◆ **PROBLEM STATEMENT**: I need the records below restated word for word, without their pictures.

◆ **Source texts of formatted documents**:
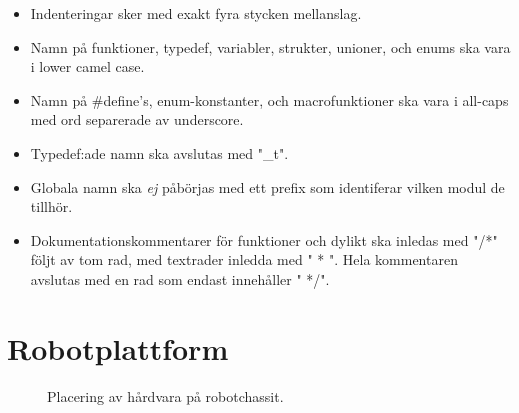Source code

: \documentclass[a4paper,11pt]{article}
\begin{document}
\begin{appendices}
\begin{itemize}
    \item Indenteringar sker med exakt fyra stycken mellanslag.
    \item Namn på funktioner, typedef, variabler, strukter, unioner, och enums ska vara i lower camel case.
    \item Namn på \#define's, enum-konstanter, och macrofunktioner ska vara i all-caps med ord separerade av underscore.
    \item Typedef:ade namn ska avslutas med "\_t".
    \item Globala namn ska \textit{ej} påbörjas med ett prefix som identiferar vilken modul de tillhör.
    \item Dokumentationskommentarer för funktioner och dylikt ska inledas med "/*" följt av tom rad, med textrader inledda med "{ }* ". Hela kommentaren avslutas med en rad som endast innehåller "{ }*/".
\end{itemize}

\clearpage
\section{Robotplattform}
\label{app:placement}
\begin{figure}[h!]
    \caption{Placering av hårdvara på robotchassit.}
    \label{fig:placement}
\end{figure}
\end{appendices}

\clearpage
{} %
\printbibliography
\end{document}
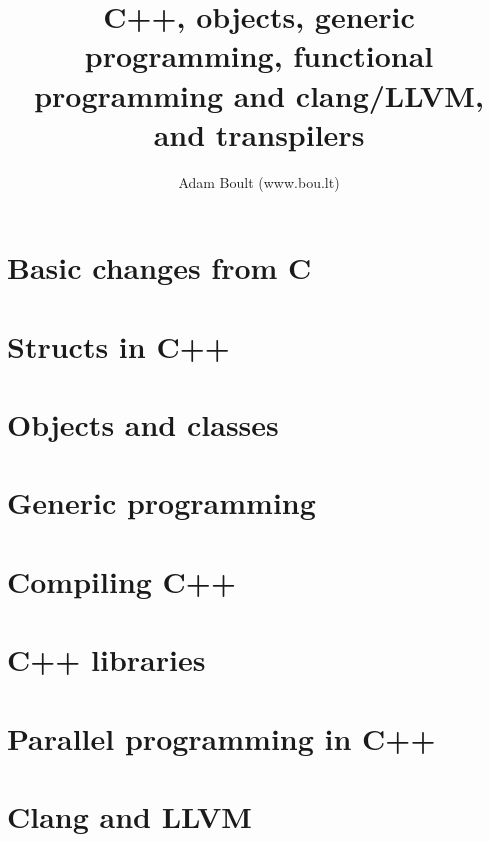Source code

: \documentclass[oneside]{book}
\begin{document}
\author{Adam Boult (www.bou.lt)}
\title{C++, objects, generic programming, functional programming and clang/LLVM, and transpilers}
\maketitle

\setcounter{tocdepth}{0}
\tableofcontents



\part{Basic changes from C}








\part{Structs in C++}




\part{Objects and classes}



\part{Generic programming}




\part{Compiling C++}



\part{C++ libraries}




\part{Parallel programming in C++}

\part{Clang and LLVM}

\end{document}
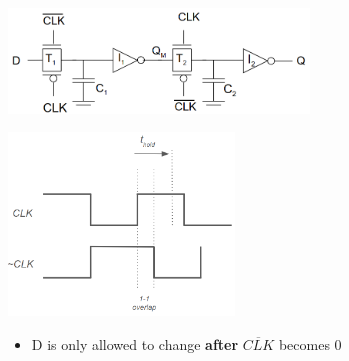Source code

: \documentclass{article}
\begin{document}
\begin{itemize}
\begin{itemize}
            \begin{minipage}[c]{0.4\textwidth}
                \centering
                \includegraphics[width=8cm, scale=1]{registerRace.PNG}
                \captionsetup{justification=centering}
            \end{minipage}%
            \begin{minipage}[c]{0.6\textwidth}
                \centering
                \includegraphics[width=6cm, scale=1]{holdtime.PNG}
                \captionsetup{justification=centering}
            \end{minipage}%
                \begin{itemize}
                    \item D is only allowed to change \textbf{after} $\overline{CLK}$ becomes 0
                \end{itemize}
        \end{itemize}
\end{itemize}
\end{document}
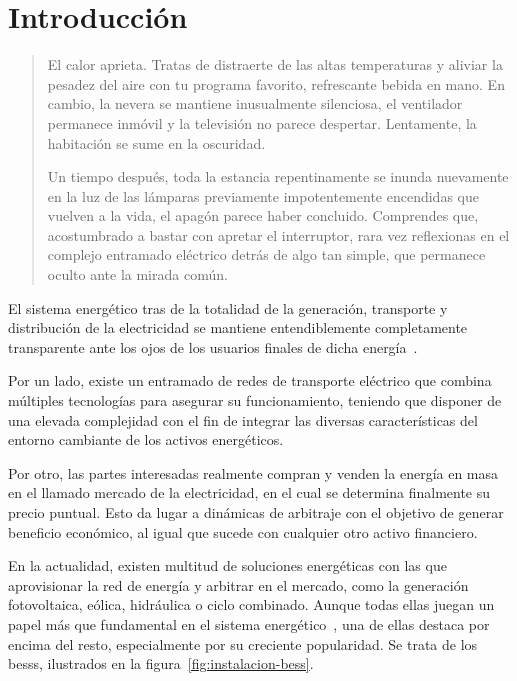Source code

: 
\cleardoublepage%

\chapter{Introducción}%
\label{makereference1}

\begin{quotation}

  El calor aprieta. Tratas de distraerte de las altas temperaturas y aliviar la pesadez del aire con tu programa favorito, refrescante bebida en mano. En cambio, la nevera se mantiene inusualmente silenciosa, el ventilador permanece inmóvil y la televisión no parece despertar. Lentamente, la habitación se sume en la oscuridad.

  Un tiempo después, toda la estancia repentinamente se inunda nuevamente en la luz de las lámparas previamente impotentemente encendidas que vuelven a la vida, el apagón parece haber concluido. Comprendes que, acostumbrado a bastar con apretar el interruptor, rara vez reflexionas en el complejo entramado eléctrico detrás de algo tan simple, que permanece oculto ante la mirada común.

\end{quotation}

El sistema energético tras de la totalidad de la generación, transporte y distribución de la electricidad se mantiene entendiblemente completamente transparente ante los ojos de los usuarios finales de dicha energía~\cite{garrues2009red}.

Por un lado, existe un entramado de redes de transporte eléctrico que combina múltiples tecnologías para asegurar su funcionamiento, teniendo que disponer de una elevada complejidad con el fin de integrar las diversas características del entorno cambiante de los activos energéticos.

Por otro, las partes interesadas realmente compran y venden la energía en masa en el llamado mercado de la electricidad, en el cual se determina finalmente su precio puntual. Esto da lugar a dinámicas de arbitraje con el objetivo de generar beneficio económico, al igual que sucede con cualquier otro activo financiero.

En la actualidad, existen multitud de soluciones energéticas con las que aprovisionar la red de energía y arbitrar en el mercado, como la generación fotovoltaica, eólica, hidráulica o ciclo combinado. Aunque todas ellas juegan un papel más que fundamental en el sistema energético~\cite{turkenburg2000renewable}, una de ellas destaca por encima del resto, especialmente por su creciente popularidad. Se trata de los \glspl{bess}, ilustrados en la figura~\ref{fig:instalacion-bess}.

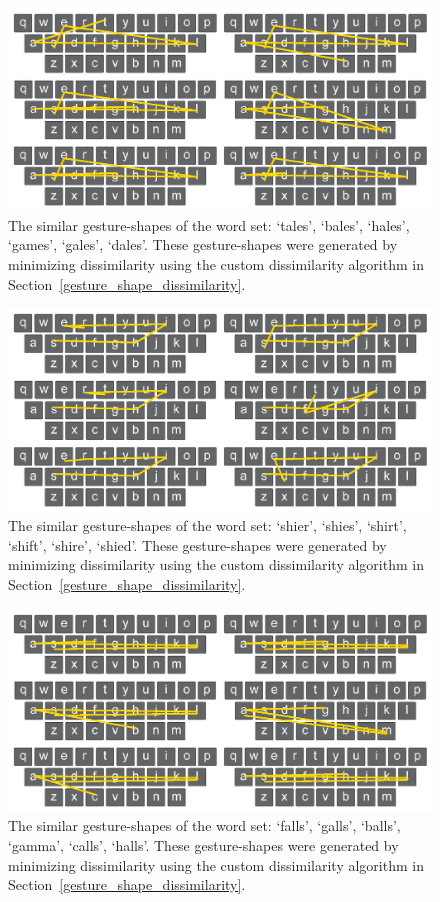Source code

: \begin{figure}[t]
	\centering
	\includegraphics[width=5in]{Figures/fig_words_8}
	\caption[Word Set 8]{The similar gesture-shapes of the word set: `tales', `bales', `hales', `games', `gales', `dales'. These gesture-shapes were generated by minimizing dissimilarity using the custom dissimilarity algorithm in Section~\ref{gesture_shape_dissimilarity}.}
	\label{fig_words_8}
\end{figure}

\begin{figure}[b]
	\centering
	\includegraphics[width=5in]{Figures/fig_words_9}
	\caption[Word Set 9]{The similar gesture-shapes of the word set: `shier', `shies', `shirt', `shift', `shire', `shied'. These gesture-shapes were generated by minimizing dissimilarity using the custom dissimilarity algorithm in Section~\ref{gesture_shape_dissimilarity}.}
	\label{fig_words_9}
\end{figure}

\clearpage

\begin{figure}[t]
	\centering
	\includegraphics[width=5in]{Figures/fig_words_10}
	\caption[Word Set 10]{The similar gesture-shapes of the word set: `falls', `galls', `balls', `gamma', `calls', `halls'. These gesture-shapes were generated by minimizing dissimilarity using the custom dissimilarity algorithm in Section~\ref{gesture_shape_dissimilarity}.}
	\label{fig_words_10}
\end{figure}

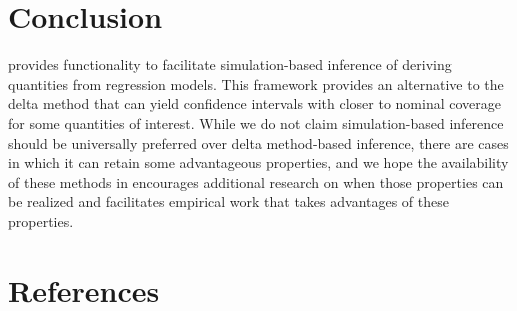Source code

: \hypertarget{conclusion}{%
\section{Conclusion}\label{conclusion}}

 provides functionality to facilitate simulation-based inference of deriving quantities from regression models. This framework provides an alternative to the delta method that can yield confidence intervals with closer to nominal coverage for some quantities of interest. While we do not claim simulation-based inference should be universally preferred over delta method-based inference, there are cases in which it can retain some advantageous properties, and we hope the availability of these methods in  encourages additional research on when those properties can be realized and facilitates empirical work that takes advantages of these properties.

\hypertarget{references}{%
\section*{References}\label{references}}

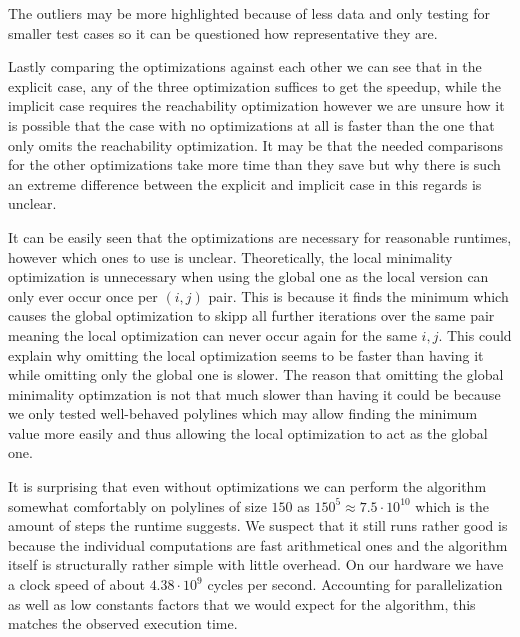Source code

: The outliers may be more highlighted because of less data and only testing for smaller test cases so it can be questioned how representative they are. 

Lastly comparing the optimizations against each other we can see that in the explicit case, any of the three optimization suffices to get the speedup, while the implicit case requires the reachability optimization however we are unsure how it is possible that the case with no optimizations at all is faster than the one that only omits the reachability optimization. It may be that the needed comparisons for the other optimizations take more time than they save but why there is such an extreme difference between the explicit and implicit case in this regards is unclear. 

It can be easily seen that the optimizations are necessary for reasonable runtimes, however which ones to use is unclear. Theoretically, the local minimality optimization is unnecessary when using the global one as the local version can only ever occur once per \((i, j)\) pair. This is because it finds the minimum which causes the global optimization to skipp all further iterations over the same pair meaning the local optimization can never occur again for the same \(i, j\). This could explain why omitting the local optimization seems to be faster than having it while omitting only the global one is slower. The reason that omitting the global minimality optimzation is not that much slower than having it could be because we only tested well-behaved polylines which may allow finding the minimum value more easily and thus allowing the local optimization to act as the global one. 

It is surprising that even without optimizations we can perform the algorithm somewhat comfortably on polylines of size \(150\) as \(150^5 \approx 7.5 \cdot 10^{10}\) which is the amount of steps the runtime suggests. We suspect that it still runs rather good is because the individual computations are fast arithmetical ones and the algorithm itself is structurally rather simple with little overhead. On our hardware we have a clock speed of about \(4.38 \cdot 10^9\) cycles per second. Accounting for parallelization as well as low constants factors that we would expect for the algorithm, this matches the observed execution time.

◆ **SOLUTION FOR THIS PROBLEM**:
Source code

: \documentclass[a4paper,11pt]{article}
\begin{document}
\begin{appendices}
\begin{itemize}
    \item Indenteringar sker med exakt fyra stycken mellanslag.
    \item Namn på funktioner, typedef, variabler, strukter, unioner, och enums ska vara i lower camel case.
    \item Namn på \#define's, enum-konstanter, och macrofunktioner ska vara i all-caps med ord separerade av underscore.
    \item Typedef:ade namn ska avslutas med "\_t".
    \item Globala namn ska \textit{ej} påbörjas med ett prefix som identiferar vilken modul de tillhör.
    \item Dokumentationskommentarer för funktioner och dylikt ska inledas med "/*" följt av tom rad, med textrader inledda med "{ }* ". Hela kommentaren avslutas med en rad som endast innehåller "{ }*/".
\end{itemize}

\clearpage
\section{Robotplattform}
\label{app:placement}
\begin{figure}[h!]
    \caption{Placering av hårdvara på robotchassit.}
    \label{fig:placement}
\end{figure}
\end{appendices}

\clearpage
{} %
\printbibliography
\end{document}
Source code

: \documentclass[oneside]{book}
\begin{document}
\author{Adam Boult (www.bou.lt)}
\title{C++, objects, generic programming, functional programming and clang/LLVM, and transpilers}
\maketitle

\setcounter{tocdepth}{0}
\tableofcontents



\part{Basic changes from C}








\part{Structs in C++}




\part{Objects and classes}



\part{Generic programming}




\part{Compiling C++}



\part{C++ libraries}




\part{Parallel programming in C++}

\part{Clang and LLVM}

\end{document}
Source code

: \documentclass{article}
\begin{document}
\begin{itemize}
\begin{itemize}
            \begin{minipage}[c]{0.4\textwidth}
                \centering
                \includegraphics[width=8cm, scale=1]{registerRace.PNG}
                \captionsetup{justification=centering}
            \end{minipage}%
            \begin{minipage}[c]{0.6\textwidth}
                \centering
                \includegraphics[width=6cm, scale=1]{holdtime.PNG}
                \captionsetup{justification=centering}
            \end{minipage}%
                \begin{itemize}
                    \item D is only allowed to change \textbf{after} $\overline{CLK}$ becomes 0
                \end{itemize}
        \end{itemize}
\end{itemize}
\end{document}
Source code

: 
\cleardoublepage%

\chapter{Introducción}%
\label{makereference1}

\begin{quotation}

  El calor aprieta. Tratas de distraerte de las altas temperaturas y aliviar la pesadez del aire con tu programa favorito, refrescante bebida en mano. En cambio, la nevera se mantiene inusualmente silenciosa, el ventilador permanece inmóvil y la televisión no parece despertar. Lentamente, la habitación se sume en la oscuridad.

  Un tiempo después, toda la estancia repentinamente se inunda nuevamente en la luz de las lámparas previamente impotentemente encendidas que vuelven a la vida, el apagón parece haber concluido. Comprendes que, acostumbrado a bastar con apretar el interruptor, rara vez reflexionas en el complejo entramado eléctrico detrás de algo tan simple, que permanece oculto ante la mirada común.

\end{quotation}

El sistema energético tras de la totalidad de la generación, transporte y distribución de la electricidad se mantiene entendiblemente completamente transparente ante los ojos de los usuarios finales de dicha energía~\cite{garrues2009red}.

Por un lado, existe un entramado de redes de transporte eléctrico que combina múltiples tecnologías para asegurar su funcionamiento, teniendo que disponer de una elevada complejidad con el fin de integrar las diversas características del entorno cambiante de los activos energéticos.

Por otro, las partes interesadas realmente compran y venden la energía en masa en el llamado mercado de la electricidad, en el cual se determina finalmente su precio puntual. Esto da lugar a dinámicas de arbitraje con el objetivo de generar beneficio económico, al igual que sucede con cualquier otro activo financiero.

En la actualidad, existen multitud de soluciones energéticas con las que aprovisionar la red de energía y arbitrar en el mercado, como la generación fotovoltaica, eólica, hidráulica o ciclo combinado. Aunque todas ellas juegan un papel más que fundamental en el sistema energético~\cite{turkenburg2000renewable}, una de ellas destaca por encima del resto, especialmente por su creciente popularidad. Se trata de los \glspl{bess}, ilustrados en la figura~\ref{fig:instalacion-bess}.

Source code

: \begin{figure}[t]
	\centering
	\includegraphics[width=5in]{Figures/fig_words_8}
	\caption[Word Set 8]{The similar gesture-shapes of the word set: `tales', `bales', `hales', `games', `gales', `dales'. These gesture-shapes were generated by minimizing dissimilarity using the custom dissimilarity algorithm in Section~\ref{gesture_shape_dissimilarity}.}
	\label{fig_words_8}
\end{figure}

\begin{figure}[b]
	\centering
	\includegraphics[width=5in]{Figures/fig_words_9}
	\caption[Word Set 9]{The similar gesture-shapes of the word set: `shier', `shies', `shirt', `shift', `shire', `shied'. These gesture-shapes were generated by minimizing dissimilarity using the custom dissimilarity algorithm in Section~\ref{gesture_shape_dissimilarity}.}
	\label{fig_words_9}
\end{figure}

\clearpage

\begin{figure}[t]
	\centering
	\includegraphics[width=5in]{Figures/fig_words_10}
	\caption[Word Set 10]{The similar gesture-shapes of the word set: `falls', `galls', `balls', `gamma', `calls', `halls'. These gesture-shapes were generated by minimizing dissimilarity using the custom dissimilarity algorithm in Section~\ref{gesture_shape_dissimilarity}.}
	\label{fig_words_10}
\end{figure}

Source code

: \hypertarget{conclusion}{%
\section{Conclusion}\label{conclusion}}

 provides functionality to facilitate simulation-based inference of deriving quantities from regression models. This framework provides an alternative to the delta method that can yield confidence intervals with closer to nominal coverage for some quantities of interest. While we do not claim simulation-based inference should be universally preferred over delta method-based inference, there are cases in which it can retain some advantageous properties, and we hope the availability of these methods in  encourages additional research on when those properties can be realized and facilitates empirical work that takes advantages of these properties.

\hypertarget{references}{%
\section*{References}\label{references}}

Source code

: The outliers may be more highlighted because of less data and only testing for smaller test cases so it can be questioned how representative they are. 

Lastly comparing the optimizations against each other we can see that in the explicit case, any of the three optimization suffices to get the speedup, while the implicit case requires the reachability optimization however we are unsure how it is possible that the case with no optimizations at all is faster than the one that only omits the reachability optimization. It may be that the needed comparisons for the other optimizations take more time than they save but why there is such an extreme difference between the explicit and implicit case in this regards is unclear. 

It can be easily seen that the optimizations are necessary for reasonable runtimes, however which ones to use is unclear. Theoretically, the local minimality optimization is unnecessary when using the global one as the local version can only ever occur once per \((i, j)\) pair. This is because it finds the minimum which causes the global optimization to skipp all further iterations over the same pair meaning the local optimization can never occur again for the same \(i, j\). This could explain why omitting the local optimization seems to be faster than having it while omitting only the global one is slower. The reason that omitting the global minimality optimzation is not that much slower than having it could be because we only tested well-behaved polylines which may allow finding the minimum value more easily and thus allowing the local optimization to act as the global one. 

It is surprising that even without optimizations we can perform the algorithm somewhat comfortably on polylines of size \(150\) as \(150^5 \approx 7.5 \cdot 10^{10}\) which is the amount of steps the runtime suggests. We suspect that it still runs rather good is because the individual computations are fast arithmetical ones and the algorithm itself is structurally rather simple with little overhead. On our hardware we have a clock speed of about \(4.38 \cdot 10^9\) cycles per second. Accounting for parallelization as well as low constants factors that we would expect for the algorithm, this matches the observed execution time.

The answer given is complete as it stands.